INTRODUCTION OF ROOTS
When a number is multiplied by itself repeatedly, the number is called the root of the product. Thus 4 is a root of (4 X 4), (4 X 4 X 4), (4 X 4 X 4 X 4),……., we will consider square root and cube roots. The square root of the number is the number which when multiplied by itself is equal to the given number. The symbol for the square root is √ or ( )½ . If any product is a multiplication of the same number then the root of that product would be any one of the same number, we can also express the number as a product of powers of prime factors, taking half of each index and then finding the product of the factors will give the square root.
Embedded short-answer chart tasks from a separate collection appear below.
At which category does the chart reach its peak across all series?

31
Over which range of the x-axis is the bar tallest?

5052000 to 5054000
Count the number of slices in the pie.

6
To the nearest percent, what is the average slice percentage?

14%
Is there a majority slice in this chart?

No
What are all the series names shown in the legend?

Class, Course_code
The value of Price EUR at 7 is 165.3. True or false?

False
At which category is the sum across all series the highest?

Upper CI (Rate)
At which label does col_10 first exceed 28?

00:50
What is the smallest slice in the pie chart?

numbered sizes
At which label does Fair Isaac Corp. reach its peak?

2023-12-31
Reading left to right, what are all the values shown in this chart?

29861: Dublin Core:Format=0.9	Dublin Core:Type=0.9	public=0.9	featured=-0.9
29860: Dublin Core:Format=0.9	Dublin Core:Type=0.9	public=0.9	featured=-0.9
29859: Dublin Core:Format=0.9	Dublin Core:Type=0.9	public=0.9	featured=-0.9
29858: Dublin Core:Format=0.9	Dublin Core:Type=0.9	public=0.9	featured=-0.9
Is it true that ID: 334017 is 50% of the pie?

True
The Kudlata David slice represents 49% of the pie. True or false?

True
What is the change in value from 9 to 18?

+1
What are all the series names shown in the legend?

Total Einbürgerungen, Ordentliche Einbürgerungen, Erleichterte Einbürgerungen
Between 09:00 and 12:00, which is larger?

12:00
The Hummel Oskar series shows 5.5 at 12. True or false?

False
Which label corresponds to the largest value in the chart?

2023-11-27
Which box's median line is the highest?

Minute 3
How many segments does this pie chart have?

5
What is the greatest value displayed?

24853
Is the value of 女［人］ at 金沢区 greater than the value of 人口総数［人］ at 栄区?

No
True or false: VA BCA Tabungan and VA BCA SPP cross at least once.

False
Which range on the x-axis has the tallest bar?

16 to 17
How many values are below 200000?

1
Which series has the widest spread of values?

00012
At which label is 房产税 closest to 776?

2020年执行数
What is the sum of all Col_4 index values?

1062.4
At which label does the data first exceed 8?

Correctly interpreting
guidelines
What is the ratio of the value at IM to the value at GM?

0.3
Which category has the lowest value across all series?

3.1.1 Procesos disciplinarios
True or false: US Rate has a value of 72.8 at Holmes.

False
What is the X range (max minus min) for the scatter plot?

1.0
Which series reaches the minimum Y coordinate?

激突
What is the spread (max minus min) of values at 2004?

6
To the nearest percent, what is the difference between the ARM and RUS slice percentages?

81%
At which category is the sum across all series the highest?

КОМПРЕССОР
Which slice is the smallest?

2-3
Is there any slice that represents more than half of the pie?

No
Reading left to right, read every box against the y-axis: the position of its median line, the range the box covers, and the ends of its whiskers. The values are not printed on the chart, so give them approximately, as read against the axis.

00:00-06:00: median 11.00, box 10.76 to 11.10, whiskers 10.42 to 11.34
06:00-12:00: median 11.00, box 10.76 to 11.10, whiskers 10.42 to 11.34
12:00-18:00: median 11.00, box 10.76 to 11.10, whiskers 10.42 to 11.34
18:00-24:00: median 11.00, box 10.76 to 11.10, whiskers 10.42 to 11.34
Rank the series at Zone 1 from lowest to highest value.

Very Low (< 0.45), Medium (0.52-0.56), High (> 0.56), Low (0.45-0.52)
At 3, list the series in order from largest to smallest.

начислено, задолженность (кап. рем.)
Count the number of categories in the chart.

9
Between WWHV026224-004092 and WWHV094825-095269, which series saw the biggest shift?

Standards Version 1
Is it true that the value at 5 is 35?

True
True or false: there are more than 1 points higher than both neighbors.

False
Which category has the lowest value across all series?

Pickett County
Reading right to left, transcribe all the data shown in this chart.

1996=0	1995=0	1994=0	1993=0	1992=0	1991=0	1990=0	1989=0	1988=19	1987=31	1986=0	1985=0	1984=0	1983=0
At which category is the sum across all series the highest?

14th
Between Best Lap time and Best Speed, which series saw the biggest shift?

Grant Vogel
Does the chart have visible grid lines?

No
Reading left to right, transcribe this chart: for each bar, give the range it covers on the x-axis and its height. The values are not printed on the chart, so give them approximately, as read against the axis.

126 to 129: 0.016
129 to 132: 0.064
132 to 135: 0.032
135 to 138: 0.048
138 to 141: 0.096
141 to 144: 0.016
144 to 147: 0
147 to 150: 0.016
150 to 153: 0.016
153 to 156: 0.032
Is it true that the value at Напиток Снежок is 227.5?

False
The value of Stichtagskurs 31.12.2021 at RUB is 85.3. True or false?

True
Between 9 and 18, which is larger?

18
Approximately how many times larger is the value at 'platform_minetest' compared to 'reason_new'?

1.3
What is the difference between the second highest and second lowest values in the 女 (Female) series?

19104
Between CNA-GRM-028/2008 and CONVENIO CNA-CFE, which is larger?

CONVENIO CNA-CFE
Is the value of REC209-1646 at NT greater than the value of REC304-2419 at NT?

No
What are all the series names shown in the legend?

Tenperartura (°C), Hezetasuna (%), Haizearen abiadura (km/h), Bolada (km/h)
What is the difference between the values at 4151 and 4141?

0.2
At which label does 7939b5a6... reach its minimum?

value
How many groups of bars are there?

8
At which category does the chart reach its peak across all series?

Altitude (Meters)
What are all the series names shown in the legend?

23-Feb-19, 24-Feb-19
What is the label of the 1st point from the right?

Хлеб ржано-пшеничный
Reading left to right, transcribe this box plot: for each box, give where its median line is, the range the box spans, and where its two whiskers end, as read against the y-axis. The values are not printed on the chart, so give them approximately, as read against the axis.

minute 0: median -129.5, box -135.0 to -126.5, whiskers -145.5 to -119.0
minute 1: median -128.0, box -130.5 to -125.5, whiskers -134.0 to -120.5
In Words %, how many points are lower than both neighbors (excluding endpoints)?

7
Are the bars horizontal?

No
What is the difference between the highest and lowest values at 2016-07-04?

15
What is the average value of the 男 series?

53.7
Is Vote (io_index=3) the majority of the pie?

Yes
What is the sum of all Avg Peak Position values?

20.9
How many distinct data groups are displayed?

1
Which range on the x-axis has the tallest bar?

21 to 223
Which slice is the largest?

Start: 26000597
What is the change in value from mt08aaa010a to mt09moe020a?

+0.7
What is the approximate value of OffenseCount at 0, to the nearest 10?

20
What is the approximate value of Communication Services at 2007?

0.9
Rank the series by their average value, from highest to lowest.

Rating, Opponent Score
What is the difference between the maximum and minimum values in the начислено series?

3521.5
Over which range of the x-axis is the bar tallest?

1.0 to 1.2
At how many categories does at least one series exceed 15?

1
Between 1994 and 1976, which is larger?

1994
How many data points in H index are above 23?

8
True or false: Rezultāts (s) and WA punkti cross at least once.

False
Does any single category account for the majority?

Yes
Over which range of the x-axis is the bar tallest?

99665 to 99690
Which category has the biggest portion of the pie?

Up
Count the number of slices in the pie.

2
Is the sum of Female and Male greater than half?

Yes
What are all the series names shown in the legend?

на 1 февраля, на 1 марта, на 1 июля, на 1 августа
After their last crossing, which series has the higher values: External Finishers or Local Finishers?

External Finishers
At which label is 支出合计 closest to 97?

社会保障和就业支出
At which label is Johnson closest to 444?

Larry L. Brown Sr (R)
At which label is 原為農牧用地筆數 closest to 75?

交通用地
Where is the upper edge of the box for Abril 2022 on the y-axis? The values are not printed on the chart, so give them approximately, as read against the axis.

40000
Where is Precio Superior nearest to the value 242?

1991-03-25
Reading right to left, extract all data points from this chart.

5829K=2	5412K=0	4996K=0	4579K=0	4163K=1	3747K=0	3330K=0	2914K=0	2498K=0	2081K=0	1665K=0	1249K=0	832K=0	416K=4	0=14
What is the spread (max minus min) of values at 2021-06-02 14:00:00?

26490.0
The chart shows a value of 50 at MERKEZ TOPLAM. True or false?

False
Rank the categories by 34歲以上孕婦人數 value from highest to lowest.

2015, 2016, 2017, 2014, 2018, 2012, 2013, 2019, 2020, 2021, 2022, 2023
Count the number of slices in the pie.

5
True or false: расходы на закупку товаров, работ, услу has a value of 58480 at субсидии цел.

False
If a is multiplied by a and we get the product a², a X a = a² , then the root would be √a² = √a X a = a
Example -
1) If 11 is base and square of 11 is = 11² = 121 ,
But when we try to find out the root of 121, then 121 = 11 X 11
And root would be √ 11 X 11 = 11
2) If 11 is base and square of 15 is = 15² = 225 ,
But when we try to find out the root of 225, then 225 = 15 X 15
And root would be √ 15 X 15 = 15
The above process is about a small number till the table number 20 or 25, but what about big numbers?
So, for the big numbers, it is not easy to find the square roots of bigger numbers and in such cases, there are two way of finding root-
1) by Prime Factorization and 2) by Division
Process of Finding Root via Prime Factorization -
1) Express the number as a product of prime factors
2) Make pairs of equal prime factors
3) Take one factor from each pair and multiply them.
Example-
1) Find out the root of 1024 via the prime factorization method.
1024 = 2 X 2 X 2 X 2 X 2 X 2 X 2 X 2 X 2 X 2 [Express the number as a product of prime factors]
√1024 = √ (2 X 2 ) X √ ( 2 X 2 ) X √ ( 2 X 2 ) X √ ( 2 X 2 ) X √ ( 2 X 2 ) [Make pairs of equal prime factors]
√1024 = 2 X 2 X 2 X 2 X 2 = 32 [Take one factor from each pair and multiply them.]
2) Find out the root of 625 via the prime factorization method.
625 = 5 X 5 X 5 X 5 [Express the number as a product of prime factors]
√625 = √ (5 X 5 ) X √ ( 5 X 5 ) [Make pairs of equal prime factors]
√625 = 5 X 5 = 25 [Take one factor from each pair and multiply them.]